How to complete this task
Each entry needs to be restated exactly as written.

Dataset entries:
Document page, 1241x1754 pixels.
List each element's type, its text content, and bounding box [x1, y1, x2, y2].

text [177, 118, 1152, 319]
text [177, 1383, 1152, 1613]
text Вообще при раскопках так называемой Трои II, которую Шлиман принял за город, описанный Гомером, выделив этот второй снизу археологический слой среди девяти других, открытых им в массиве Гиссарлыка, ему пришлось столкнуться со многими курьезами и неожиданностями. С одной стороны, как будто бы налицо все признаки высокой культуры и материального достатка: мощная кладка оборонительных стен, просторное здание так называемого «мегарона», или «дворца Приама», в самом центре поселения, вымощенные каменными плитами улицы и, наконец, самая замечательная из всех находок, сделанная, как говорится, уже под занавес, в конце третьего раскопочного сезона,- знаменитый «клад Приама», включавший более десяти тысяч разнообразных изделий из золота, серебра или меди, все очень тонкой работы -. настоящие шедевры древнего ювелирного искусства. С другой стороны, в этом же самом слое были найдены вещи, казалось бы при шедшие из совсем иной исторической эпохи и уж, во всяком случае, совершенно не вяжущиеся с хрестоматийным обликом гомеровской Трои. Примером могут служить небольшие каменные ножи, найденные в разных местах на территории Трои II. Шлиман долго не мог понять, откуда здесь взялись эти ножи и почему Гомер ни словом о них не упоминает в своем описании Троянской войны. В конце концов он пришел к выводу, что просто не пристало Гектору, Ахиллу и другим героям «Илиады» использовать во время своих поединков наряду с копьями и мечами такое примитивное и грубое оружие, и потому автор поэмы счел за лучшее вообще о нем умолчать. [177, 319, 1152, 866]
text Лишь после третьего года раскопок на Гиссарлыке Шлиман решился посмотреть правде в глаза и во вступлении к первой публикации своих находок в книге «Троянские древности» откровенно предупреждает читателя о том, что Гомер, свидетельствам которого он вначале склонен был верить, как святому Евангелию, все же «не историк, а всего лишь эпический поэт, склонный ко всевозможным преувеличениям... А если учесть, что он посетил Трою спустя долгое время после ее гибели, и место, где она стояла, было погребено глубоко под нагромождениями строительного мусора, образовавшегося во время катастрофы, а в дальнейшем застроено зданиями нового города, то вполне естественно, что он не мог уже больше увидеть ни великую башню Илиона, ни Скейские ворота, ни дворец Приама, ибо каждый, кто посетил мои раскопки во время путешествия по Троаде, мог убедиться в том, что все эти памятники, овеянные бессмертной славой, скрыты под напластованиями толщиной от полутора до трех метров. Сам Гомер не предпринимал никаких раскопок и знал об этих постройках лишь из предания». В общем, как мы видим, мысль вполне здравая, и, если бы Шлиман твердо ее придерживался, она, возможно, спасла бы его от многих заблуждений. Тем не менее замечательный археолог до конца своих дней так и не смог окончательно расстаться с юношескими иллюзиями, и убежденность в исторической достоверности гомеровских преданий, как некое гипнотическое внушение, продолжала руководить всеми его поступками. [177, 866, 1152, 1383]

Output of the task
Document page, 1241x1754 pixels.
List each element's type, its text content, and bounding box [x1, y1, x2, y2].

text [177, 118, 1152, 319]
text [177, 1383, 1152, 1613]
text Вообще при раскопках так называемой Трои II, которую Шлиман принял за город, описанный Гомером, выделив этот второй снизу археологический слой среди девяти других, открытых им в массиве Гиссарлыка, ему пришлось столкнуться со многими курьезами и неожиданностями. С одной стороны, как будто бы налицо все признаки высокой культуры и материального достатка: мощная кладка оборонительных стен, просторное здание так называемого «мегарона», или «дворца Приама», в самом центре поселения, вымощенные каменными плитами улицы и, наконец, самая замечательная из всех находок, сделанная, как говорится, уже под занавес, в конце третьего раскопочного сезона,- знаменитый «клад Приама», включавший более десяти тысяч разнообразных изделий из золота, серебра или меди, все очень тонкой работы -. настоящие шедевры древнего ювелирного искусства. С другой стороны, в этом же самом слое были найдены вещи, казалось бы при шедшие из совсем иной исторической эпохи и уж, во всяком случае, совершенно не вяжущиеся с хрестоматийным обликом гомеровской Трои. Примером могут служить небольшие каменные ножи, найденные в разных местах на территории Трои II. Шлиман долго не мог понять, откуда здесь взялись эти ножи и почему Гомер ни словом о них не упоминает в своем описании Троянской войны. В конце концов он пришел к выводу, что просто не пристало Гектору, Ахиллу и другим героям «Илиады» использовать во время своих поединков наряду с копьями и мечами такое примитивное и грубое оружие, и потому автор поэмы счел за лучшее вообще о нем умолчать. [177, 319, 1152, 866]
text Лишь после третьего года раскопок на Гиссарлыке Шлиман решился посмотреть правде в глаза и во вступлении к первой публикации своих находок в книге «Троянские древности» откровенно предупреждает читателя о том, что Гомер, свидетельствам которого он вначале склонен был верить, как святому Евангелию, все же «не историк, а всего лишь эпический поэт, склонный ко всевозможным преувеличениям... А если учесть, что он посетил Трою спустя долгое время после ее гибели, и место, где она стояла, было погребено глубоко под нагромождениями строительного мусора, образовавшегося во время катастрофы, а в дальнейшем застроено зданиями нового города, то вполне естественно, что он не мог уже больше увидеть ни великую башню Илиона, ни Скейские ворота, ни дворец Приама, ибо каждый, кто посетил мои раскопки во время путешествия по Троаде, мог убедиться в том, что все эти памятники, овеянные бессмертной славой, скрыты под напластованиями толщиной от полутора до трех метров. Сам Гомер не предпринимал никаких раскопок и знал об этих постройках лишь из предания». В общем, как мы видим, мысль вполне здравая, и, если бы Шлиман твердо ее придерживался, она, возможно, спасла бы его от многих заблуждений. Тем не менее замечательный археолог до конца своих дней так и не смог окончательно расстаться с юношескими иллюзиями, и убежденность в исторической достоверности гомеровских преданий, как некое гипнотическое внушение, продолжала руководить всеми его поступками. [177, 866, 1152, 1383]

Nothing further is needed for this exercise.